TD-Lambda (TD(λ)), a machine learning algorithm designed for reinforcement learning problems, is invented by Richard S. Sutton(Sutton, 1988). Sutton performed two computational experiments on a 5-step random-walk problem to demonstrate the performance of TD(λ). This report is to replicate the experiments using the exact method described in Sutton’s paper.

The 5-step random-walk example consists of a Markov chain of 5 lined up states (B, C, D, E, and F) which are bounded by two extra absorbing states (A and G, Figure 1). For the non-absorbing states, the transition probabilities of moving to the right and to the right are both 0.5, and the ideal probability of a walk ending in state G from each state is: T = {1/6 2/6 3/6 4/6 5/6}, (e.g. p(G | B) = 1/6). The reward for states A and G are 0 and 1, respectively. The goal is to learn the estimated transition probabilities (a weight vector w) over a series of random-walks using the TD method. |

## Method

To evaluate the performance of TD(λ) method, 100 training sets, each consists of 10 random-walk sequences, were generated. The root mean squared (RMS) error of w against the ideal predictions T were calculated and averaged across the 100 training sets.

In experiment 1 (repeated presentation), each training set was fed to the learning algorithm repeatedly until converge. w will be updated only after the algorithm was trained on the 10 sequences in a training set. Sutton mentioned that TD(λ) will always converge when learning rate is small, but the learning rate or the convergence threshold were not reported. In this replication effort, learning rate (α) and convergence threshold (ε) were was to 0.05 and 0.0005, respectively. Smaller ε was tried but the implementation would get numerical overflow before converge.

In experiment 2, the algorithm will see the training sets only once update w after each sequence. To demonstrate the effect of learning rate (α) on the performance of TD(λ), multiple learning rate were applied to the learning algorithm.

## Results

The main findings replicated Sutton’s original paper.
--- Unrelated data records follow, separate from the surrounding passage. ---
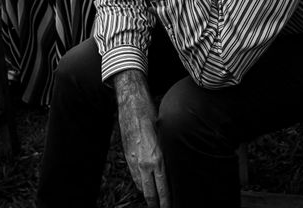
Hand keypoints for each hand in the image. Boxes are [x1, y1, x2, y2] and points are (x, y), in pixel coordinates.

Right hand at [116, 71, 169, 207]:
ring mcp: (134, 160)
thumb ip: (168, 154)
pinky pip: (135, 176)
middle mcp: (144, 163)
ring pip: (141, 186)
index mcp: (157, 159)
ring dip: (147, 194)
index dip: (166, 202)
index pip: (163, 189)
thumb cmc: (151, 116)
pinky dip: (141, 183)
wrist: (131, 104)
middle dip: (156, 204)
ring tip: (155, 200)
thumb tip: (174, 169)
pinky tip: (145, 185)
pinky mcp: (127, 156)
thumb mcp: (165, 136)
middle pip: (149, 194)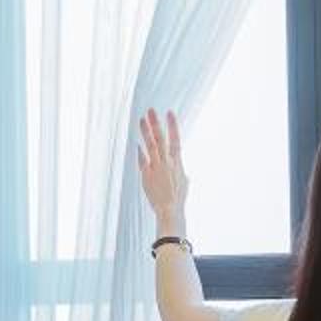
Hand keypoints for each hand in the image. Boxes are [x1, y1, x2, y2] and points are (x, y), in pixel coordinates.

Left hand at [136, 109, 190, 228]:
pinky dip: (140, 152)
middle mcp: (166, 163)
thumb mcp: (183, 180)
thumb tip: (178, 164)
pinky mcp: (146, 175)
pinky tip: (137, 144)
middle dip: (156, 123)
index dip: (173, 125)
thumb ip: (178, 168)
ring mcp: (156, 168)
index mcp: (177, 162)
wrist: (169, 209)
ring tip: (141, 120)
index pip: (176, 139)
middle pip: (161, 139)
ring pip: (150, 146)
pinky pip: (142, 160)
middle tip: (151, 110)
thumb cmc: (178, 197)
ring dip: (145, 132)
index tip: (169, 112)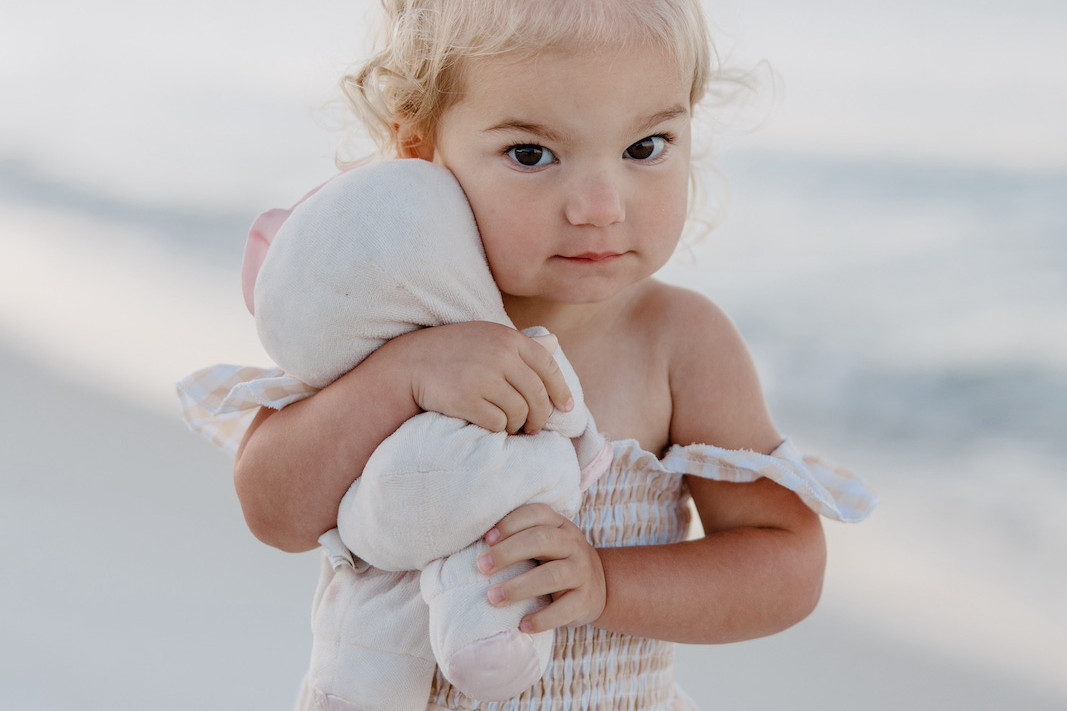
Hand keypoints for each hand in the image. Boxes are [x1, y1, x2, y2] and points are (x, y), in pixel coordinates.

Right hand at [384, 321, 572, 433]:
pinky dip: (498, 429)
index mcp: (509, 338)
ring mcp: (484, 377)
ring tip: (510, 427)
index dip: (560, 390)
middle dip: (540, 417)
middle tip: (534, 428)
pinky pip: (498, 423)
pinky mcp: (468, 399)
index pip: (548, 366)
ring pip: (519, 413)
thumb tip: (556, 344)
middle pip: (537, 395)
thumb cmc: (451, 351)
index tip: (566, 407)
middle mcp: (500, 355)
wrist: (410, 363)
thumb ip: (519, 344)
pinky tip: (491, 426)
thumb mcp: (486, 336)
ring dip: (518, 425)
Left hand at [476, 503, 605, 632]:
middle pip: (542, 540)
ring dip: (519, 587)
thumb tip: (475, 545)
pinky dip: (542, 618)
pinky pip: (565, 609)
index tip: (486, 539)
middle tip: (481, 567)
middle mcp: (573, 544)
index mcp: (559, 525)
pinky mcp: (585, 600)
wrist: (598, 586)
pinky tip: (522, 625)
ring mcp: (582, 572)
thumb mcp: (544, 544)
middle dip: (508, 552)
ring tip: (493, 598)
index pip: (536, 514)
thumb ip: (519, 538)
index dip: (511, 524)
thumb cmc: (555, 561)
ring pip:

In the repeated presentation experiment, the performance of TD(λ) declines as λ increases and TD(0) has the best performance. The error increases rapidly as λ approaching to 1 (Figure 2) with TD(1) has the worst performance. As shown in figure 3, the value of learning rate has evident effects on the performance of TD(λ) and most of the TD(λ) performed the best when α = 0.2 (the best α in Sutton’s original paper is 0.3). Figure 4 shows the best RMS error level of for each λ in TD(λ) when the best α is applied to the corresponding λ. In this case, TD(0) does not have the best performance any more, and TD(0.2) seems to have the best performance.

## Discussion

This replication supports Sutton’s claims, but the results were not exactly the same as what’s in the original paper. For example, the range of RMS errors for experiment 1 was [.10 .17], the best α and best performer in experiment 2 were around 0.2 and TD(0.2), but in the original paper, they were [.19 .25], α = 0.3 and TD(0.3). This is not surprising for two reasons. A). Some parameters (α and ε) were not reported in the original paper; B). The training sets were randomly generated. α and ε can affect the converging process and the distribution of random-walk sequences will affect the learning results.

In conclusion, the replication supports the claims of the original paper.

## Reference

Sutton, R. S. (1988). Learning to predict by the methods of temporal differences. *Machine learning*, *3*(1), 9-44.